Mega64 has been noted for its work with the Game Developers Conference's Game Developers Choice Awards, creating sketches depicting the fictionalized backstories of Lifetime Achievement Award winners including Ken Kutaragi and Hironobu Sakaguchi. Their standalone videos have also included numerous cameos from well-known members of the video game industry including Hideo Kojima, Gabe Newell, and Shigeru Miyamoto.

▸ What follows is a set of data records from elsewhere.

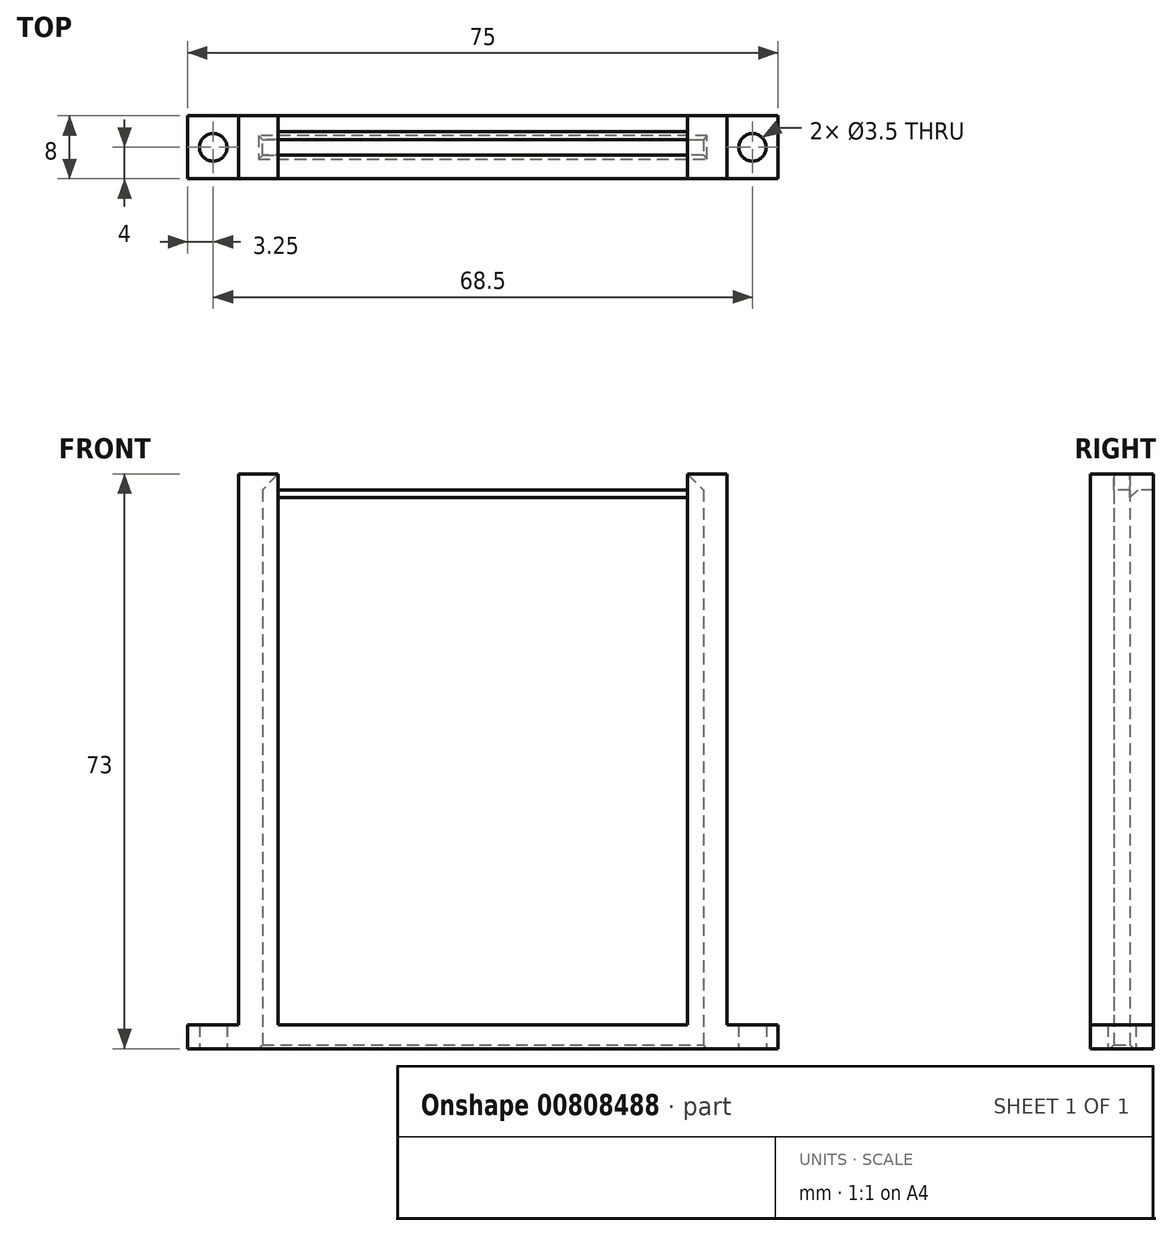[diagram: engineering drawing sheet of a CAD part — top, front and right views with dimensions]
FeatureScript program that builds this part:
annotation { "Feature Type Name" : "Feature", "Feature Type Description" : "" }
export const myFeature = defineFeature(function(context is Context, id is Id, definition is map)
    precondition{}
    {
        {
            var Q0;
            Q0=qCreatedBy(makeId("Top.planeOp"),FACE);
            var sketch = newSketch(context, id + "F0", { "sketchPlane" : qUnion([Q0])});
            skLineSegment(sketch, "E0.bottom", {"start": v(-37.5, 4) * mm, "end": v(37.5, 4) * mm});
            skLineSegment(sketch, "E0.top", {"start": v(-37.5, -4) * mm, "end": v(37.5, -4) * mm});
            skLineSegment(sketch, "E0.left", {"start": v(-37.5, 4) * mm, "end": v(-37.5, -4) * mm});
            skLineSegment(sketch, "E0.right", {"start": v(37.5, 4) * mm, "end": v(37.5, -4) * mm});
            skPoint(sketch, "E0.middle", {"position": v(0, 0) * mm});
            skLineSegment(sketch, "E1.bottom", {"start": v(-28, 1) * mm, "end": v(28, 1) * mm});
            skLineSegment(sketch, "E1.top", {"start": v(-28, -1) * mm, "end": v(28, -1) * mm});
            skLineSegment(sketch, "E1.left", {"start": v(-28, 1) * mm, "end": v(-28, -1) * mm});
            skLineSegment(sketch, "E1.right", {"start": v(28, 1) * mm, "end": v(28, -1) * mm});
            skCircle(sketch, "E2", {"center": v(-34.25, 0) * mm, "radius": 1.75 * mm});
            skCircle(sketch, "E3", {"center": v(34.25, 0) * mm, "radius": 1.75 * mm});
            skSolve(sketch);
        }
        {
            var Q0;
            Q0 = qSketchRegion(id + "F0", true);
            extrude(context, id + "F1", {"entities" : qUnion([Q0]), "depth" : 3 * mm, "offsetDistance" : 25 * mm});
        }
        {
            var Q0;
            Q0=makeQuery(id+"F1.opExtrude","CAP_FACE",FACE,{"disambiguationData":[OSD([sQuery(id+"F0.wireOp",EDGE,"E0.bottom"),sQuery(id+"F0.wireOp",EDGE,"E0.top"),sQuery(id+"F0.wireOp",EDGE,"E0.left"),sQuery(id+"F0.wireOp",EDGE,"E0.right"),sQuery(id+"F0.wireOp",EDGE,"E1.bottom"),sQuery(id+"F0.wireOp",EDGE,"E1.top"),sQuery(id+"F0.wireOp",EDGE,"E1.left"),sQuery(id+"F0.wireOp",EDGE,"E1.right"),sQuery(id+"F0.wireOp",EDGE,"E2"),sQuery(id+"F0.wireOp",EDGE,"E3")])],"isStart":false});
            var sketch = newSketch(context, id + "F2", { "sketchPlane" : qUnion([Q0])});
            skLineSegment(sketch, "E4.0", {"start": v(-31, -4) * mm, "end": v(31, -4) * mm});
            skLineSegment(sketch, "E4.1", {"start": v(-31, 4) * mm, "end": v(-31, -4) * mm});
            skLineSegment(sketch, "E4.2", {"start": v(-31, 4) * mm, "end": v(31, 4) * mm});
            skLineSegment(sketch, "E4.3", {"start": v(31, 4) * mm, "end": v(31, -4) * mm});
            skLineSegment(sketch, "E5.bottom", {"start": v(-26, -1) * mm, "end": v(26, -1) * mm});
            skLineSegment(sketch, "E5.top", {"start": v(-26, -4) * mm, "end": v(26, -4) * mm});
            skLineSegment(sketch, "E5.left", {"start": v(-26, -1) * mm, "end": v(-26, -4) * mm});
            skLineSegment(sketch, "E5.right", {"start": v(26, -1) * mm, "end": v(26, -4) * mm});
            skSolve(sketch);
        }
        {
            var Q0;
            {var subQ3=sQuery(id+"F2.wireOp",EDGE,"E4.1");Q0=makeQuery(id+"F2.imprint","IMPRINT",FACE,{"disambiguationData":[TD([[makeQuery(id+"F2.imprint","IMPRINT",EDGE,{"derivedFrom":subQ3}),1.0]])]});}
            extrude(context, id + "F3", {"entities" : qUnion([Q0]), "operationType" : NewBodyOperationType.ADD, "depth" : 68 * mm, "offsetDistance" : 25 * mm});
        }
        {
            var Q0;
            Q0=makeQuery(id+"F3.opExtrude","CAP_FACE",FACE,{"disambiguationData":[OSD([sQuery(id+"F0.wireOp",EDGE,"E1.bottom"),sQuery(id+"F0.wireOp",EDGE,"E1.top"),sQuery(id+"F0.wireOp",EDGE,"E1.left"),sQuery(id+"F0.wireOp",EDGE,"E1.right"),sQuery(id+"F2.wireOp",EDGE,"E4.0"),sQuery(id+"F2.wireOp",EDGE,"E4.1"),sQuery(id+"F2.wireOp",EDGE,"E4.2"),sQuery(id+"F2.wireOp",EDGE,"E4.3"),sQuery(id+"F2.wireOp",EDGE,"E5.left"),sQuery(id+"F2.wireOp",EDGE,"E5.right")])],"isStart":false});
            var sketch = newSketch(context, id + "F4", { "sketchPlane" : qUnion([Q0])});
            skLineSegment(sketch, "E6.bottom", {"start": v(-31, 4) * mm, "end": v(-26, 4) * mm});
            skLineSegment(sketch, "E6.top", {"start": v(-31, -4) * mm, "end": v(-26, -4) * mm});
            skLineSegment(sketch, "E6.left", {"start": v(-31, 4) * mm, "end": v(-31, -4) * mm});
            skLineSegment(sketch, "E6.right", {"start": v(-26, 4) * mm, "end": v(-26, -4) * mm});
            skLineSegment(sketch, "E7.bottom", {"start": v(31, 4) * mm, "end": v(26, 4) * mm});
            skLineSegment(sketch, "E7.top", {"start": v(31, -4) * mm, "end": v(26, -4) * mm});
            skLineSegment(sketch, "E7.left", {"start": v(31, 4) * mm, "end": v(31, -4) * mm});
            skLineSegment(sketch, "E7.right", {"start": v(26, 4) * mm, "end": v(26, -4) * mm});
            skSolve(sketch);
        }
        {
            var Q0;
            Q0 = qSketchRegion(id + "F4", true);
            extrude(context, id + "F5", {"entities" : qUnion([Q0]), "operationType" : NewBodyOperationType.ADD, "depth" : 2 * mm, "offsetDistance" : 25 * mm});
        }
        {
            var Q0;
            {var subQ0=sQuery(id+"F2.wireOp",EDGE,"E5.left");var subQ1=sQuery(id+"F4.wireOp",EDGE,"E6.right");Q0=makeQuery(id+"F5.boolean.opBoolean","SPLIT",EDGE,{"disambiguationData":[topologyDisambiguationEdgeConnected([makeQuery(id+"F3.opExtrude","CAP_FACE",FACE,{"disambiguationData":[OSD([sQuery(id+"F0.wireOp",EDGE,"E1.bottom"),sQuery(id+"F0.wireOp",EDGE,"E1.top"),sQuery(id+"F0.wireOp",EDGE,"E1.left"),sQuery(id+"F0.wireOp",EDGE,"E1.right"),sQuery(id+"F2.wireOp",EDGE,"E4.0"),sQuery(id+"F2.wireOp",EDGE,"E4.1"),sQuery(id+"F2.wireOp",EDGE,"E4.2"),sQuery(id+"F2.wireOp",EDGE,"E4.3"),subQ0,sQuery(id+"F2.wireOp",EDGE,"E5.right")])],"isStart":false})])],"derivedFrom":makeQuery(id+"F5.opExtrude","CAP_EDGE",EDGE,{"disambiguationData":[OSD([subQ1])],"isStart":true})});}
            var Q1;
            {var subQ0=sQuery(id+"F2.wireOp",EDGE,"E5.right");var subQ1=sQuery(id+"F4.wireOp",EDGE,"E7.right");Q1=makeQuery(id+"F5.boolean.opBoolean","SPLIT",EDGE,{"disambiguationData":[topologyDisambiguationEdgeConnected([makeQuery(id+"F3.opExtrude","CAP_FACE",FACE,{"disambiguationData":[OSD([sQuery(id+"F0.wireOp",EDGE,"E1.bottom"),sQuery(id+"F0.wireOp",EDGE,"E1.top"),sQuery(id+"F0.wireOp",EDGE,"E1.left"),sQuery(id+"F0.wireOp",EDGE,"E1.right"),sQuery(id+"F2.wireOp",EDGE,"E4.0"),sQuery(id+"F2.wireOp",EDGE,"E4.1"),sQuery(id+"F2.wireOp",EDGE,"E4.2"),sQuery(id+"F2.wireOp",EDGE,"E4.3"),sQuery(id+"F2.wireOp",EDGE,"E5.left"),subQ0])],"isStart":false})])],"derivedFrom":makeQuery(id+"F5.opExtrude","CAP_EDGE",EDGE,{"disambiguationData":[OSD([subQ1])],"isStart":true})});}
            chamfer(context, id + "F6", {"entities" : qUnion([Q0, Q1]), "width" : 2 * mm, "tangentPropagation" : true});
        }
        {
            var Q0;
            {var subQ0=sQuery(id+"F0.wireOp",EDGE,"E1.bottom");Q0=makeQuery(id+"F5.boolean.opBoolean","SPLIT",EDGE,{"disambiguationData":[topologyDisambiguationEdgeConnected([makeQuery(id+"F5.opExtrude","CAP_FACE",FACE,{"disambiguationData":[OSD([sQuery(id+"F4.wireOp",EDGE,"E6.bottom"),sQuery(id+"F4.wireOp",EDGE,"E6.top"),sQuery(id+"F4.wireOp",EDGE,"E6.left"),sQuery(id+"F4.wireOp",EDGE,"E6.right")])],"isStart":true})])],"derivedFrom":makeQuery(id+"F3.opExtrude","CAP_EDGE",EDGE,{"disambiguationData":[OSD([subQ0])],"isStart":false})});}
            var Q1;
            {var subQ0=sQuery(id+"F0.wireOp",EDGE,"E1.bottom");Q1=makeQuery(id+"F5.boolean.opBoolean","SPLIT",EDGE,{"disambiguationData":[topologyDisambiguationEdgeConnected([makeQuery(id+"F5.opExtrude","CAP_FACE",FACE,{"disambiguationData":[OSD([sQuery(id+"F4.wireOp",EDGE,"E7.bottom"),sQuery(id+"F4.wireOp",EDGE,"E7.top"),sQuery(id+"F4.wireOp",EDGE,"E7.left"),sQuery(id+"F4.wireOp",EDGE,"E7.right")])],"isStart":true})])],"derivedFrom":makeQuery(id+"F3.opExtrude","CAP_EDGE",EDGE,{"disambiguationData":[OSD([subQ0])],"isStart":false})});}
            var Q2;
            {var subQ0=sQuery(id+"F0.wireOp",EDGE,"E1.top");var subQ1=makeQuery(id+"F1.opExtrude","CAP_EDGE",EDGE,{"disambiguationData":[OSD([subQ0])],"isStart":false});Q2=makeQuery(id+"F3.opExtrude","CAP_EDGE",EDGE,{"disambiguationData":[OSD([subQ0]),TDD([makeQuery(id+"F2.imprint","IMPRINT",EDGE,{"disambiguationData":[TD([[makeQuery(id+"F2.imprint","INTERSECT",VERTEX,{"derivedFrom":[subQ1,makeQuery(id+"F1.opExtrude","CAP_EDGE",EDGE,{"disambiguationData":[OSD([sQuery(id+"F0.wireOp",EDGE,"E1.right")])],"isStart":false})]}),1.0]])],"derivedFrom":subQ1})])],"isStart":false});}
            var Q3;
            {var subQ0=sQuery(id+"F0.wireOp",EDGE,"E1.top");var subQ1=makeQuery(id+"F1.opExtrude","CAP_EDGE",EDGE,{"disambiguationData":[OSD([subQ0])],"isStart":false});Q3=makeQuery(id+"F3.opExtrude","CAP_EDGE",EDGE,{"disambiguationData":[OSD([subQ0]),TDD([makeQuery(id+"F2.imprint","IMPRINT",EDGE,{"disambiguationData":[TD([[makeQuery(id+"F2.imprint","INTERSECT",VERTEX,{"derivedFrom":[subQ1,makeQuery(id+"F1.opExtrude","CAP_EDGE",EDGE,{"disambiguationData":[OSD([sQuery(id+"F0.wireOp",EDGE,"E1.left")])],"isStart":false})]}),-1.0]])],"derivedFrom":subQ1})])],"isStart":false});}
            chamfer(context, id + "F7", {"entities" : qUnion([Q0, Q1, Q2, Q3]), "width" : 1 * mm, "tangentPropagation" : true});
        }
        {
            var Q0;
            Q0=makeQuery(id+"F1.opExtrude","CAP_EDGE",EDGE,{"disambiguationData":[OSD([sQuery(id+"F0.wireOp",EDGE,"E1.top")])],"isStart":true});
            var Q1;
            Q1=makeQuery(id+"F1.opExtrude","CAP_EDGE",EDGE,{"disambiguationData":[OSD([sQuery(id+"F0.wireOp",EDGE,"E1.bottom")])],"isStart":true});
            var Q2;
            Q2=makeQuery(id+"F1.opExtrude","CAP_EDGE",EDGE,{"disambiguationData":[OSD([sQuery(id+"F0.wireOp",EDGE,"E1.left")])],"isStart":true});
            var Q3;
            Q3=makeQuery(id+"F1.opExtrude","CAP_EDGE",EDGE,{"disambiguationData":[OSD([sQuery(id+"F0.wireOp",EDGE,"E1.right")])],"isStart":true});
            chamfer(context, id + "F8", {"entities" : qUnion([Q0, Q1, Q2, Q3]), "width" : 0.5 * mm, "tangentPropagation" : true});
        }
    });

The group faced possible closure in 2024 following a collapse in merch sales and ad revenue, as well as their streams becoming the victim of scams. Following a livestream announcing their growing financial issues they were saved following a tripling of Patreon memberships and donations.
==Promotional work==
The group has also undertaken promotional work for a variety of video game companies including Ubisoft, and Koji Igarashi's crowdfunded title Bloodstained: Ritual of the Night.

==Social media==
Members of the group have been known to use their social media presence to jokingly mislead those unaware of their work with fake leak announcements. An example of this occurred in September 2026 where numerous outlets and individuals within the gaming sphere fell for a tweet declaring there'd be a "huge" Sony announcement the following day as though it came from a trusted source, which upon the deadline saw them upload a comedic video detailing that the Playstation 6 console would itself be "non-physical" (alluding to controversy over Sony's recent announcement to be ending physical game releases for their consoles).

==Reception==
Variety named Mega64 as one of its "10 Comics to Watch for 2015".